What Cape Fear does best is its enlightening deconstruction of the ideal American family, how much work it takes to preserve such a pure thing, and the lengths that people go when they feel like the sanctity of this union is under fire. All it takes is for one of these foundational pillars to weaken before the whole unit becomes compromised. It moves the damage and pressure from one family member to the next as everyone struggles, and it’s unclear what will be left of this family when all is said and done.

This dynamic makes Cape Fear’s story so much more layered and interesting than if the series were just focused on Cady, Anna, and Tom, rather than making their children as much of a priority. Each member of the Bowden family experiences their own obstacles and arcs, although Natalie (Lily Collias) and Zack’s (Joe Anders) storylines are often the most grating. It all boils down to forgiveness, identity, and wanting to be perceived as the person we think we are, versus how we’re viewed by the public, and the dangerous dissonance that can exist between these separate selves.
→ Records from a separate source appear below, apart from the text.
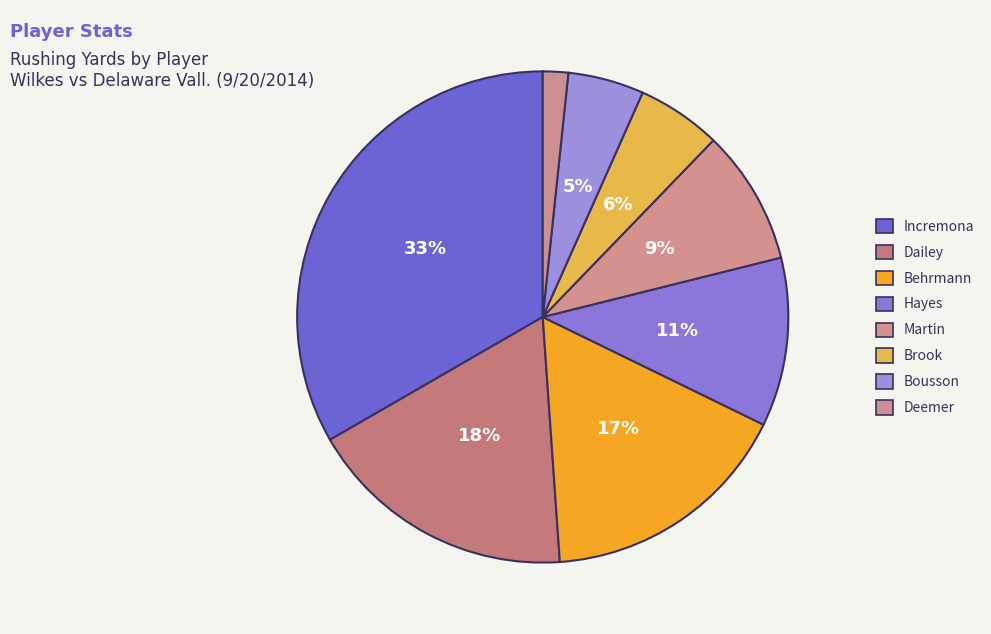

Approximately how many times larger is the value at Bousson compared to Hayes?

0.5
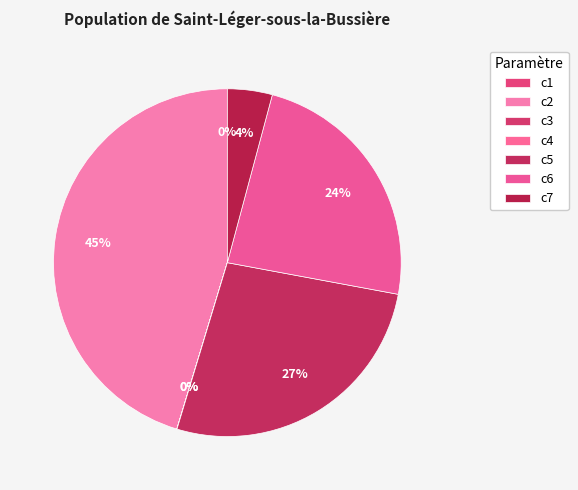

To the nearest percent, what is the average slice percentage?

14%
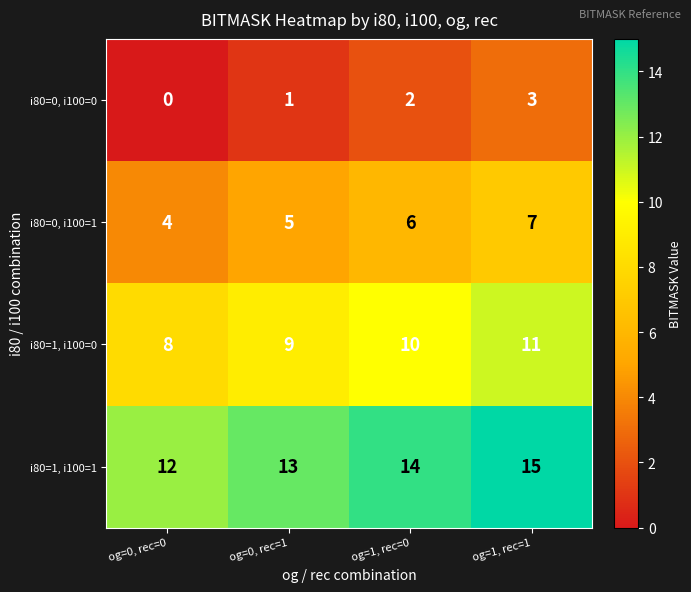

What is the total value across all series at og=1, rec=0?

32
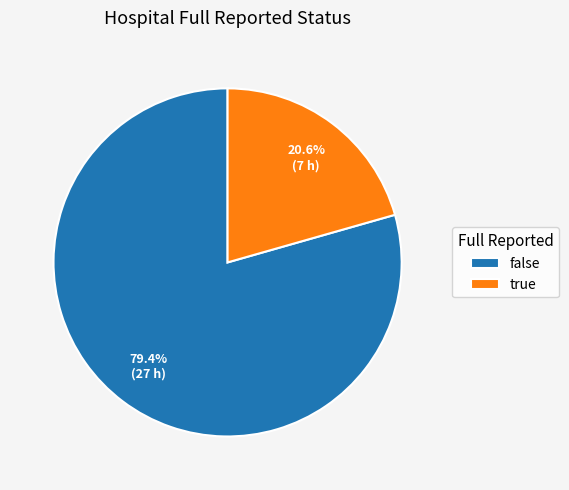

Is it true that false is 79% of the pie?

True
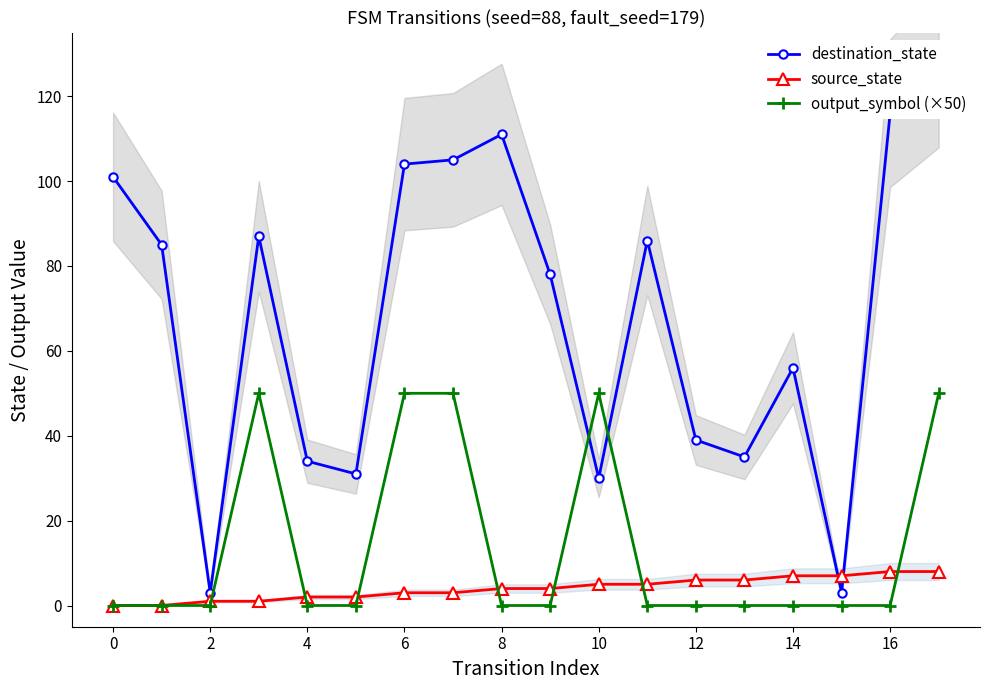

True or false: destination_state and source_state intersect in this chart.

True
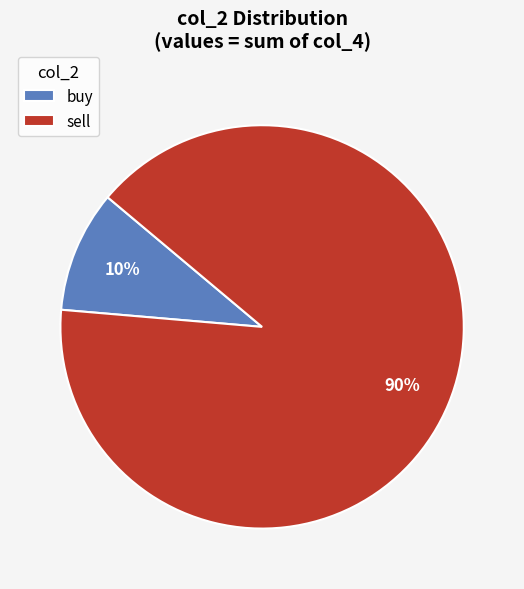

Is the sum of sell and buy greater than half?

Yes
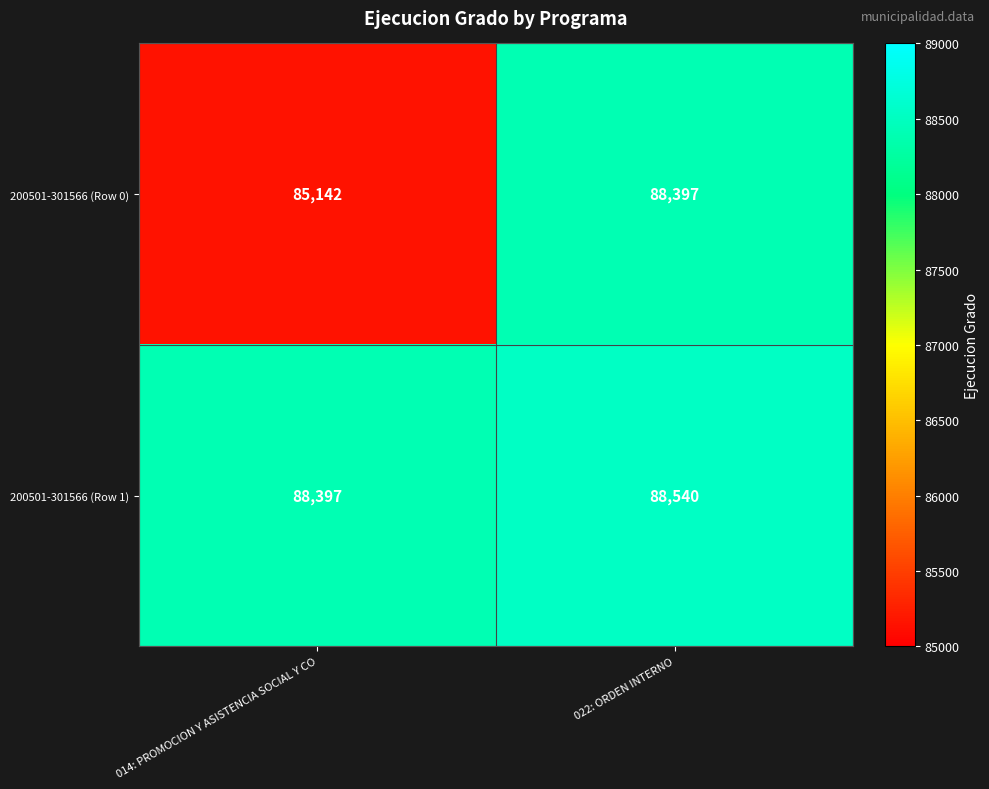

Where is 200501-301566 (Row 1) nearest to the value 88468?

014: PROMOCION Y ASISTENCIA SOCIAL Y CO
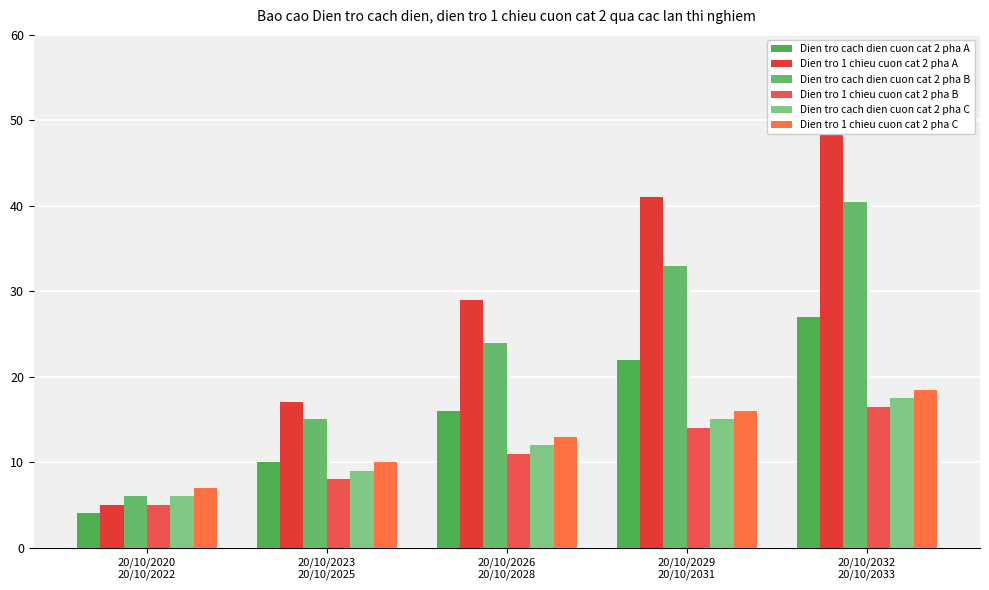

Is the value of Dien tro 1 chieu cuon cat 2 pha A at 20/10/2026
20/10/2028 greater than the value of Dien tro 1 chieu cuon cat 2 pha B at 20/10/2029
20/10/2031?

Yes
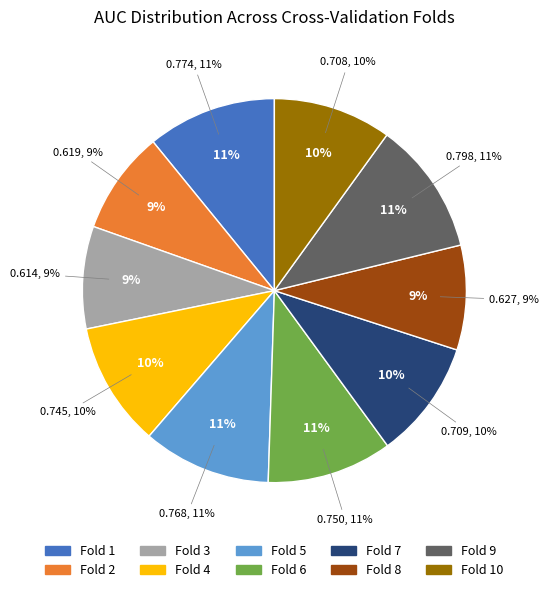

To the nearest percent, what portion does Fold 10 represent?

10%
These ideas are at their most potent when Cape Fear taps into the growing paranoia that bubbles up to the surface and becomes unbearable, so that even the littlest action is triggering. These moments are usually captured through a more erratic filming style that ramps up the tension for both the characters and the audience, unsure of what will strike and when.
Cape Fear never struggles to create uncomfortable setpieces where the anxiety just crescendos and hangs over the scene. On this note, the series’ musical score really captures the perfect aesthetic. It immediately evokes the suspenseful power of the previous Cape Fear films whenever Bernard Herrmann’s virtuosic original theme kicks in. It’s magic every single time.
Antosca delivers an exhilarating update to a classic thriller that pushes its source material to exciting, new places that justify its existence. It’s an exciting story that’s full of terrifying performances and cataclysmic consequences. Admittedly, Cape Fear could have been shortened to eight episodes rather than ten. There are a few plot threads that feel unnecessary and artificially expanded upon, but every episode is still an adrenaline-pumping experience.
If nothing else, it reminds audiences why Cape Fear is such an evergreen story that’s lasted the test of time and will continue to unnerve and get under the skin of whole new generations.
The 10-episode series will make its global debut on June 5 with a two-episode premiere on Apple TV, followed by new episodes every Friday through July 31, 2026.